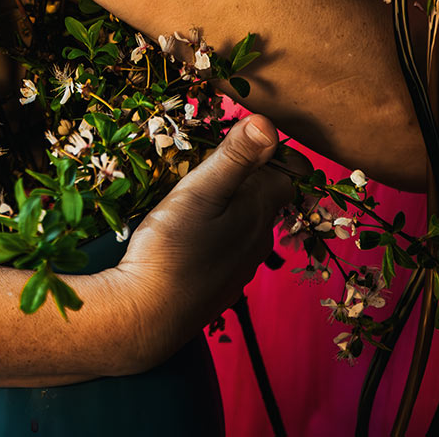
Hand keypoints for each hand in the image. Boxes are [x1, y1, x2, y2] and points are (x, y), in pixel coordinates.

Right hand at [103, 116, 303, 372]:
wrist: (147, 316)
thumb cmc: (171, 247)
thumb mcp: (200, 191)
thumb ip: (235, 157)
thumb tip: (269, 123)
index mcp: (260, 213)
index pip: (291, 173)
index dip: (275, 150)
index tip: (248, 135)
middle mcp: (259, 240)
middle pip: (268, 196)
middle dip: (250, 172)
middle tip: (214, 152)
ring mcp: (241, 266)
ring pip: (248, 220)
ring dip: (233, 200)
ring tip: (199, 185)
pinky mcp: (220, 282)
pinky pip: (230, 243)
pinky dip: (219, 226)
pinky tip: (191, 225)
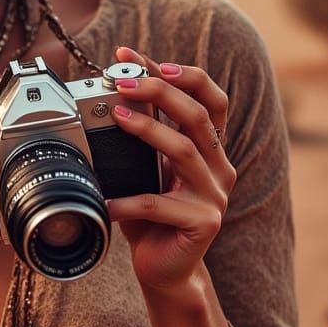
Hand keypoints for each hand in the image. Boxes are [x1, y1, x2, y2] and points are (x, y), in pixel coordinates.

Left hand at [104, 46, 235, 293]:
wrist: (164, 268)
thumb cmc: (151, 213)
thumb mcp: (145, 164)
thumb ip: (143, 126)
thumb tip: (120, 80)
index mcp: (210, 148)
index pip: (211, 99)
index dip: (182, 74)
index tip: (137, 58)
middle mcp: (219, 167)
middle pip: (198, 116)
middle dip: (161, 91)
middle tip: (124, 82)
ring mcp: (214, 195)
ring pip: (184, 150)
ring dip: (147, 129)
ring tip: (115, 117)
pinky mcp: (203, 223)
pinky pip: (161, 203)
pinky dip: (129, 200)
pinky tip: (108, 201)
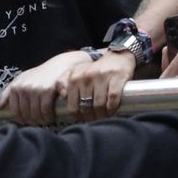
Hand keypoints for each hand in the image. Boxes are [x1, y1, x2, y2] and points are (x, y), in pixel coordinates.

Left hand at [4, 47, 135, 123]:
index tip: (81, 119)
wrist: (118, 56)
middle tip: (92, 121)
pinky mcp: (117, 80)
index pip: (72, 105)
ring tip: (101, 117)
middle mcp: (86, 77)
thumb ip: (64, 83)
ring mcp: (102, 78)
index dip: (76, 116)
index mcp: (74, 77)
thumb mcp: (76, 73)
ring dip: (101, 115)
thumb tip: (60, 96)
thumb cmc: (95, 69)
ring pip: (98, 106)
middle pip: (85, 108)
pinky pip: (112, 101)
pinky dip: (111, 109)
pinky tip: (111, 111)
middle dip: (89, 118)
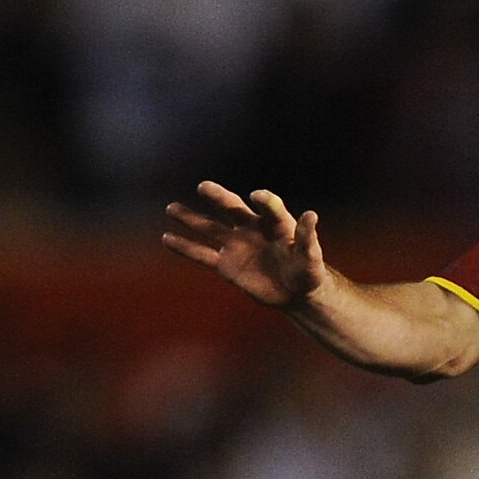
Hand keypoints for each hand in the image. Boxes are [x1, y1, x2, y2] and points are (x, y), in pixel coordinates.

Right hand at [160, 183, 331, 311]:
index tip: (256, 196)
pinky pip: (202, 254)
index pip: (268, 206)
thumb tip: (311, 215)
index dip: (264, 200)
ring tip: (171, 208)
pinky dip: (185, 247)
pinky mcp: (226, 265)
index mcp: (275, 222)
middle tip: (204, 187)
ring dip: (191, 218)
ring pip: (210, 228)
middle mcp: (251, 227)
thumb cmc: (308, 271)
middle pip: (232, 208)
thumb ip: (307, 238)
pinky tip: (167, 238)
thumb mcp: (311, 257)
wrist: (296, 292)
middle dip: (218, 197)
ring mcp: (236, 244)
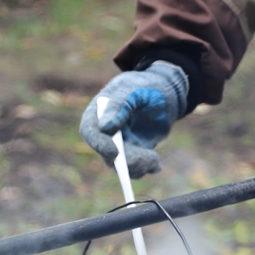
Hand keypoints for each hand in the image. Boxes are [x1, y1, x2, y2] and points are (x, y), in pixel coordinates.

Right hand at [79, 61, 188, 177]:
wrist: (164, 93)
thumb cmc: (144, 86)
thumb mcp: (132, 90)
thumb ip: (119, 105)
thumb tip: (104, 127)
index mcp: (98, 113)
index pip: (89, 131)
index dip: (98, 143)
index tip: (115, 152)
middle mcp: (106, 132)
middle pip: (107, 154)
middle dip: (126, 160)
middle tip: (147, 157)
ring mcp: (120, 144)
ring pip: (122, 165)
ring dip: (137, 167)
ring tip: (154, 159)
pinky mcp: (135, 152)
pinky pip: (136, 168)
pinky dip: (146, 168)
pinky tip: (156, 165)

◆ ◆ ◆

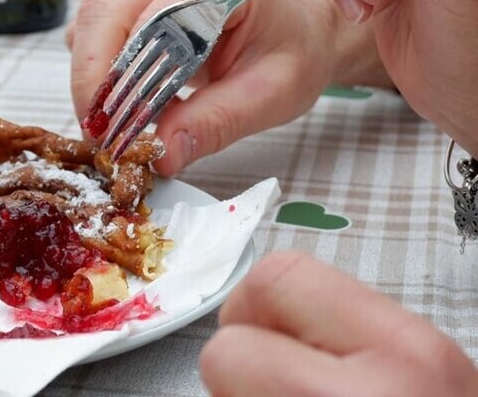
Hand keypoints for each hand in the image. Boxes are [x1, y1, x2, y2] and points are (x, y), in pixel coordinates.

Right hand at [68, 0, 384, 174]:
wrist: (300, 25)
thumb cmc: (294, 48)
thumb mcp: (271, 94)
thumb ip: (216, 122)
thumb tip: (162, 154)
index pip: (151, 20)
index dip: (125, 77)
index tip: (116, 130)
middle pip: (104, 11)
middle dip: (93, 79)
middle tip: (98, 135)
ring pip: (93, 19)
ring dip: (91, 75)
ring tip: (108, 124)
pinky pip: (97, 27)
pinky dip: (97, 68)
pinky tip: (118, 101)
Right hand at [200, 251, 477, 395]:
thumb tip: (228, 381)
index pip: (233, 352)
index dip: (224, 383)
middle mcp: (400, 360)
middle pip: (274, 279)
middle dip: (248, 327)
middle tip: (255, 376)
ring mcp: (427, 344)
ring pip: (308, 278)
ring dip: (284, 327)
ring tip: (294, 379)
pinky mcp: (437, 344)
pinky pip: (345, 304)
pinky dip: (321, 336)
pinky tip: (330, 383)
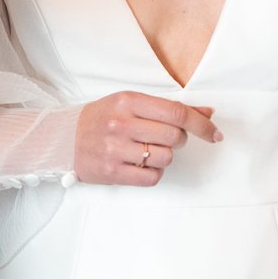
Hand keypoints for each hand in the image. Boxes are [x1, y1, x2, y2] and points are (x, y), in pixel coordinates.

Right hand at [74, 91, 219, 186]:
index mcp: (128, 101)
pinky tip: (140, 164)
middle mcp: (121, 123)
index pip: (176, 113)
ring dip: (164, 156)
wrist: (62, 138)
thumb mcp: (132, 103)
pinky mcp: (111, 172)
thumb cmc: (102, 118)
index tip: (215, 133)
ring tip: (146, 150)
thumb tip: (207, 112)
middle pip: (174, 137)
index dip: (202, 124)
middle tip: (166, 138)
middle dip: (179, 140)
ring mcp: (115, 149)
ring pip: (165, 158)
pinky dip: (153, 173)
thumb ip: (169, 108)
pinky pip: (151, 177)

◆ ◆ ◆

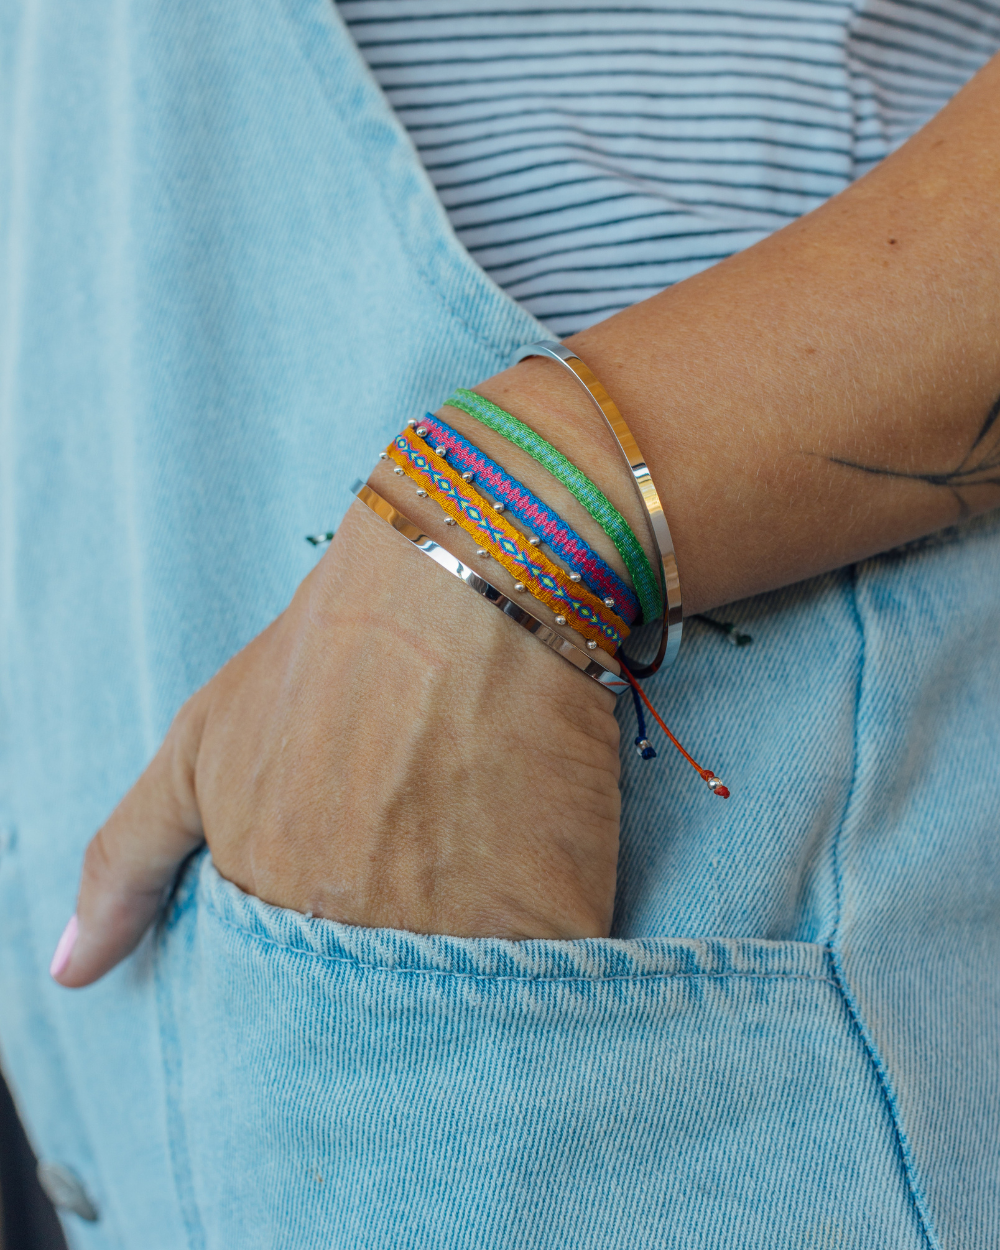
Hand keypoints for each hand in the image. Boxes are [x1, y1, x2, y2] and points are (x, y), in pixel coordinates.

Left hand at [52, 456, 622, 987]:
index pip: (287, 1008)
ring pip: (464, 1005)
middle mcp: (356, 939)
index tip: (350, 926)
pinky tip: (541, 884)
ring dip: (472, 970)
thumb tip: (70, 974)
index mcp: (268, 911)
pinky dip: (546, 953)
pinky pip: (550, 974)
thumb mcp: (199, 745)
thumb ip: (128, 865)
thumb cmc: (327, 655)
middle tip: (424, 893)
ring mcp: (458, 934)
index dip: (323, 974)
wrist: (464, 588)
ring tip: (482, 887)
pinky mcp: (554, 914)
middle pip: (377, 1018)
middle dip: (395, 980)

◆ ◆ ◆

■ ACTIVITY
Could you filter the entries above for lines holding the string "Right" and copy them?

■ WRITTEN SOLUTION
Right hand at [103, 116, 303, 372]:
Right hand at [160, 183, 331, 311]:
Right hand at [79, 61, 188, 177]:
Right hand at [68, 0, 384, 174]:
Right hand at [200, 251, 477, 395]:
Right hand at [74, 91, 219, 186]:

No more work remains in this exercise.